→ EXERCICES À TRAITER
1. D'après le texte sur la Conférence de Rio, combien de gouvernements cette conférence a-t-elle réunis ?
2. Reproduisez le passage du texte sur la Conférence de Rio qui commence par « Une Convention-cadre des » et se poursuit jusqu'à « une base volontaire. ».

→ TEXTE EXTRAIT
╔══
Vingt ans après la Conférence internationale sur l’environnement des Nations Unies à Stockholm , du 3 au 14 juin 1992, à Rio de Janeiro (Brésil), la Conférence des Nations Unies sur l’environnement et le développement a réuni 172 gouvernements.
Reconnaissant que l’inaction risquer de coûter bien plus cher que le financement de la mise en oeuvre des programmes, ceux-ci ont adopté trois grands textes :
- Action 21 : un plan détaillé d’action mondiale pour aider les pays en développement afin qu’ils puissent adopter des pratiques viables dans tous les domaines du développement durable,
- la Déclaration de Rio sur l’environnement et le développement : non juridiquement contraignante, souligne la nécessité de protéger la planète, le droit souverain des pays au développement, la responsabilité des pays industrialisés dans les problèmes écologiques actuels,
- une Déclaration sur la forêt : les principes internationaux sur la gestion écologiquement viable de tous les types de forêts.
Plusieurs principes ont été précisés à cette occasion :
- le principe du pollueur-payeur,
- l’absence de certitude scientifique absolue n’est pas un prétexte pour différer l’adoption de mesures urgentes prévenant la dégradation de l’environnement,
- l’exploitation des forêts doit répondre aux besoins socio-économiques des états tout en restant compatible avec le principe de développement durable.
Une Convention-cadre des Nations Unies sur les changements climatiques a été ouverte à signature lors de la Conférence et signée par 153 pays. L’objectif de stabilisation des concentrations de gaz à effet de serre dans l’atmosphère à un niveau qui empêche toute perturbation anthropique dangereuse du système climatique a été fixé. Les gouvernements s’engageaient à revenir avant 2000 aux “niveaux antérieurs” d’émissions de gaz à effet de serre. L’objectif du niveau de 1990 (prôné par l’Europe mais refusé par les Etats-Unis) est énoncé mais reste sur une base volontaire.
Une Convention sur la diversité biologique a aussi été ouverte à signature : 153 pays l’ont signée. Son objectif est d’assurer une action internationale visant à stopper la destruction des espèces biologiques, des habitats naturels et des écosystèmes. Les Etats-Unis n’ont pas signé cette convention jugeant que certaines de ses dispositions limiteraient trop l’activité biotechnologique du pays.
Source : Nations-unies/Conférence des Nations Unies sur l’environnement et le développement.
╚══
→ DONNÉES FOURNIES
╔══
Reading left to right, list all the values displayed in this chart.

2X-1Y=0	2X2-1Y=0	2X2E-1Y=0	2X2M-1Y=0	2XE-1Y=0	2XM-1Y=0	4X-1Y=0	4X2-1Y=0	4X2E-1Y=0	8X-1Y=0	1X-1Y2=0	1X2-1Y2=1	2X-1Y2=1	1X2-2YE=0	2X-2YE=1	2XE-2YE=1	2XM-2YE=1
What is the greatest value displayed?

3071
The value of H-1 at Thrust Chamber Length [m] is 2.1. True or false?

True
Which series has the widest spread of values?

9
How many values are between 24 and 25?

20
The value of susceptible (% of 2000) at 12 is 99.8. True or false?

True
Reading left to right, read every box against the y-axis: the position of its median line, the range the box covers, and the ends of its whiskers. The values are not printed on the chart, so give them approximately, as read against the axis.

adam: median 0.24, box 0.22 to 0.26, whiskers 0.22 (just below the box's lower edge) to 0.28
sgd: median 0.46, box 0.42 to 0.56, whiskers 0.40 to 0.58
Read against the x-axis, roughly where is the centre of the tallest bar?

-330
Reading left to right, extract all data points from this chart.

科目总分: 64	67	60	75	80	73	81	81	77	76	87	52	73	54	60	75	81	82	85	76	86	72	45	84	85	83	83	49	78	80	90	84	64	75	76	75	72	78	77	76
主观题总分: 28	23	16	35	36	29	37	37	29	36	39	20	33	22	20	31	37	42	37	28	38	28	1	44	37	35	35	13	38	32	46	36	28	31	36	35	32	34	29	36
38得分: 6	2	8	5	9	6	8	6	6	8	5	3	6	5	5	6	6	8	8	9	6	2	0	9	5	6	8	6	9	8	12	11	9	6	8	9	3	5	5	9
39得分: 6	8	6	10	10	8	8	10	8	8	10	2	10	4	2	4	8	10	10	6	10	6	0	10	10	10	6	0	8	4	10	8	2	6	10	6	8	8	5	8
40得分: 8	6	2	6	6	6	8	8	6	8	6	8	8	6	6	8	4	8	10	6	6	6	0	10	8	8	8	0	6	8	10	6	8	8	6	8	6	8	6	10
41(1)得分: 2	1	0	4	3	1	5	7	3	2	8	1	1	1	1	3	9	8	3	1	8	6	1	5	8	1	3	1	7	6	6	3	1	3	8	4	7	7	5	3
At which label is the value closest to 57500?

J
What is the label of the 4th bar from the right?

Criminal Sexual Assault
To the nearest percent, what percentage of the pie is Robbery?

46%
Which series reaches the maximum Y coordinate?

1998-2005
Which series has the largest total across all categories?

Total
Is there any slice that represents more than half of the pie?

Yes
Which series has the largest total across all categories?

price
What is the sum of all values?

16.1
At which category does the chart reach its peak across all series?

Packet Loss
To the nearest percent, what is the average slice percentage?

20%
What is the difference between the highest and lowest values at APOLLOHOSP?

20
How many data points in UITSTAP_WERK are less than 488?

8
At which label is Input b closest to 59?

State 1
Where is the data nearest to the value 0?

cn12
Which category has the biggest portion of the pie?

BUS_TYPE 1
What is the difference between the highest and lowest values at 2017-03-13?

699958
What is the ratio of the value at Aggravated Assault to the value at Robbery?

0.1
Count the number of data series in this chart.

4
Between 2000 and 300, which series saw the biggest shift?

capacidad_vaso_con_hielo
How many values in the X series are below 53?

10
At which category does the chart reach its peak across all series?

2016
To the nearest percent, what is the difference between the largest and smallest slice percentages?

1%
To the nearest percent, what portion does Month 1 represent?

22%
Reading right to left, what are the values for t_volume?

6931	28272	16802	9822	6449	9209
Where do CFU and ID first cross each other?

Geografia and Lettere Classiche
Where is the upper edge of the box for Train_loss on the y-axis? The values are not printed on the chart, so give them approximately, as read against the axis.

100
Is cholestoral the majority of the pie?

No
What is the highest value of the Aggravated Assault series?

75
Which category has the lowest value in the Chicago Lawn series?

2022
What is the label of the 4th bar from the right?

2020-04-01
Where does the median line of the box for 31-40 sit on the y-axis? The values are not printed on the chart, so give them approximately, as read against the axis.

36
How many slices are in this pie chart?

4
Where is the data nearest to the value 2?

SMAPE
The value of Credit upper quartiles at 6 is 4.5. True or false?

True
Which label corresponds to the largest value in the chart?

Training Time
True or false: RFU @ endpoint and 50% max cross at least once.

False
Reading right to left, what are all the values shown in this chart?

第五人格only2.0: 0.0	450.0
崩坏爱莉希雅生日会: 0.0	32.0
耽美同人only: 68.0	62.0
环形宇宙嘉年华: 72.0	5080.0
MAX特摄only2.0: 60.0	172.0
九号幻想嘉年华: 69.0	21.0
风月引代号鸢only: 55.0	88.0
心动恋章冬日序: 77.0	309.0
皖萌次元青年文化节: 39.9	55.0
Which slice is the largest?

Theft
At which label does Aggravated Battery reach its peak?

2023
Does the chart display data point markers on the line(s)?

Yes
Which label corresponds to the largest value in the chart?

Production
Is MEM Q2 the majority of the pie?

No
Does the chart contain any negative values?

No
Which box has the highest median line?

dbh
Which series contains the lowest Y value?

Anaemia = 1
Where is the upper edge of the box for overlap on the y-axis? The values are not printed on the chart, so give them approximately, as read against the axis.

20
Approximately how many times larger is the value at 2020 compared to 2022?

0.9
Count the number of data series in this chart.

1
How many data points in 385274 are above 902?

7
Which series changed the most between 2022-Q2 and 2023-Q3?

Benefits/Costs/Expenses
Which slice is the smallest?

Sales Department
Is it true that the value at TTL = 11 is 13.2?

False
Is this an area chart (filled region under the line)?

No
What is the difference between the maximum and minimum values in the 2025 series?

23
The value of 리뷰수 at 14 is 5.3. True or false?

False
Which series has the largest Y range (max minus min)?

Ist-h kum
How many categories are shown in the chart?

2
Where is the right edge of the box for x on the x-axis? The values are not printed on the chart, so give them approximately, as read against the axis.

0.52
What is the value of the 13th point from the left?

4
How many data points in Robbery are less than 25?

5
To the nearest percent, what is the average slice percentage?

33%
╚══
→ CORRIGÉ DES EXERCICES
1. 172 gouvernements.

2.
Une Convention-cadre des Nations Unies sur les changements climatiques a été ouverte à signature lors de la Conférence et signée par 153 pays. L’objectif de stabilisation des concentrations de gaz à effet de serre dans l’atmosphère à un niveau qui empêche toute perturbation anthropique dangereuse du système climatique a été fixé. Les gouvernements s’engageaient à revenir avant 2000 aux “niveaux antérieurs” d’émissions de gaz à effet de serre. L’objectif du niveau de 1990 (prôné par l’Europe mais refusé par les Etats-Unis) est énoncé mais reste sur une base volontaire.